A serpentine pattern of low stone walls snakes toward the ruins of O’Brien’s Castle (Caisleán Uí Bhriain in Irish Gaelic). The 14th-century fortress stands atop the highest point of the remote island of Inisheer.
As soon as you arrive on Inisheer, the smallest of the three Aran Islands off Ireland’s west coast in Galway Bay, you’ll enter a small, primarily Gaelic-speaking fishing village of about 250 residents. From there, you’ll see the castle towering stoically on a hill in the distance.
Not much is known about the structure, but it’s believed it was once a tower house. It’s likely it was a stronghold of the O’Brien clan, which was prominent in the area.
Follow the old stone walls from the village, and you’ll soon arrive at the ruins. It’s easy to miss, but on the way up to the castle a Bronze age burial mound known as Cnoc Raithní can be spotted on the side of the path as well.

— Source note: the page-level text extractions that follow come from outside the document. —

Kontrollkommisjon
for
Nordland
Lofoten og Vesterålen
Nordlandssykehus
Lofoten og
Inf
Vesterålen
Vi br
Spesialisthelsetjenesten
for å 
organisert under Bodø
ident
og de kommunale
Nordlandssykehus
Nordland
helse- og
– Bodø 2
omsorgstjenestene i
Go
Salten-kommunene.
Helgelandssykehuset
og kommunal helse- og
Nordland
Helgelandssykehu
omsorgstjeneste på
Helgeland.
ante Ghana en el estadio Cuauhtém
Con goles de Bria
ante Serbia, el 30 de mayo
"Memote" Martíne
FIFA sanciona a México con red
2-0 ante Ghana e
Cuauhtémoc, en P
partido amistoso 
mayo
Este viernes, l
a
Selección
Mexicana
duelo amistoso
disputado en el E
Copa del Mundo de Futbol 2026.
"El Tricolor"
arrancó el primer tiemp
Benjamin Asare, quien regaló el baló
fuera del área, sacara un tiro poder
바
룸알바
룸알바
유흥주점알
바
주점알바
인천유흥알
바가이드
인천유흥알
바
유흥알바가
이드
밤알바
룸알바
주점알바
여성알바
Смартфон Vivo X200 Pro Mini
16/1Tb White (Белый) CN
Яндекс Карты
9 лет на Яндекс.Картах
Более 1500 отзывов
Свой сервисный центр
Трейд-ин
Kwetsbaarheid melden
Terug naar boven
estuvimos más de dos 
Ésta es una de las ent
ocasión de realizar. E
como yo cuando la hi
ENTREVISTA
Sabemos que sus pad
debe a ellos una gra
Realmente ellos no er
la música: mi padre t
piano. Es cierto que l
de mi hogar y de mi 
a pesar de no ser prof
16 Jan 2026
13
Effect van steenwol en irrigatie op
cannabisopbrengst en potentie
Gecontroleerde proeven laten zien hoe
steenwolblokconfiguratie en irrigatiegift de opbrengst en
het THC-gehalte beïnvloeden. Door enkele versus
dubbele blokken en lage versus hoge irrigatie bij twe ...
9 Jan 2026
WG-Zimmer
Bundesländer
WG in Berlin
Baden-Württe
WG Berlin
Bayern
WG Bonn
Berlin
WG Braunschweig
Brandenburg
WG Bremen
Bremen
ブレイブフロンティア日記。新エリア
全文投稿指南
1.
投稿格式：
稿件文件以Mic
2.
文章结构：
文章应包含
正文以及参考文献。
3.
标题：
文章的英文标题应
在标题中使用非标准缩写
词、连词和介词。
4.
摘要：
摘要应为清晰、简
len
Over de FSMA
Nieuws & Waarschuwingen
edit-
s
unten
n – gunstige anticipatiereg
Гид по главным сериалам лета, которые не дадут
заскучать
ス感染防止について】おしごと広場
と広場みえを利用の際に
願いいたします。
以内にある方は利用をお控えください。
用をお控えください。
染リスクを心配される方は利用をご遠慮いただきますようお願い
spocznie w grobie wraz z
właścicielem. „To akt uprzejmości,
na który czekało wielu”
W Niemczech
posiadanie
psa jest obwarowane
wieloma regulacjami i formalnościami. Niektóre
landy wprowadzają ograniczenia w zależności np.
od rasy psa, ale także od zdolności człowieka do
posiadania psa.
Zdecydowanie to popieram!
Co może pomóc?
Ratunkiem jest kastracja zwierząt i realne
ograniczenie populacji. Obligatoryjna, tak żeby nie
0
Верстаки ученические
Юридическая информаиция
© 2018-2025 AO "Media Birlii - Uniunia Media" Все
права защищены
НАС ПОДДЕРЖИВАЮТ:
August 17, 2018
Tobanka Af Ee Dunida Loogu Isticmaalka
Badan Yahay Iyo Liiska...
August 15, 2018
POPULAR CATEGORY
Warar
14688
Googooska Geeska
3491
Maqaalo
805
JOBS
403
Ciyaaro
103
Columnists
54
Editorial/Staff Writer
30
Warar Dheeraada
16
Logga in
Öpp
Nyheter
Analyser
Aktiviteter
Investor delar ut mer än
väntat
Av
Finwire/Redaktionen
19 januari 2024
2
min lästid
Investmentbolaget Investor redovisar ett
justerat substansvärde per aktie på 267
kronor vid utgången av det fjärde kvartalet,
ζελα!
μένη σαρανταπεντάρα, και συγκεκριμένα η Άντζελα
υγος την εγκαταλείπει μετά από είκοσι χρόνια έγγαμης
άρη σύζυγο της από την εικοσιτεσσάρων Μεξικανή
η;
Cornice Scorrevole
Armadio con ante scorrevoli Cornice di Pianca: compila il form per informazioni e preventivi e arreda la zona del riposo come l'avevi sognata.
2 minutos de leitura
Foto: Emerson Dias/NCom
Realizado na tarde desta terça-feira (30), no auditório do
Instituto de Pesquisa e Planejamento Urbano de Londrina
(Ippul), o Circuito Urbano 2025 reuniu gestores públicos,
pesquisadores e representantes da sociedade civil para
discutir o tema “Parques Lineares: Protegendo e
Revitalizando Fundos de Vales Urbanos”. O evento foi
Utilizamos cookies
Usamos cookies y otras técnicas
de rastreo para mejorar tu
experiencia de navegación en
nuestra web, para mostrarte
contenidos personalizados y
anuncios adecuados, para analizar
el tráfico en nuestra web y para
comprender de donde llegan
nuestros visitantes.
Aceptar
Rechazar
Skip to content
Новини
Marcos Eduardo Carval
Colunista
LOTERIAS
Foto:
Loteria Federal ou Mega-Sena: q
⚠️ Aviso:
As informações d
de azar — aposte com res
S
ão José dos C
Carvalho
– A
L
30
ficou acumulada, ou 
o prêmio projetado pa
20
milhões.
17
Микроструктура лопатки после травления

Once at the castle, you can slip through its narrow entrance to explore its interior. You’ll be able to see the parts of the second and third stories that still survive, as well as some of the partially moss-covered interior rooms. The ruins have collapsed in such a way that a climb to the top of the tower is very do-able and provides a panoramic view of Inisheer, the surrounding bay, and some of the other ruins on the island that are harder to spot from ground level, including a medieval cemetery and the partially underground ruins of St. Kevin’s church, which features an extremely old stone carving of Christ.
Know Before You Go
The island is accessible only by ferry from Doolin village on Galway Bay's coast or by one of the world's shortest commercially available flights: about ten minutes long from the coast of Galway Bay. From the main village, follow the stone walls to reach the castle (both it and the path are easy to spot and follow).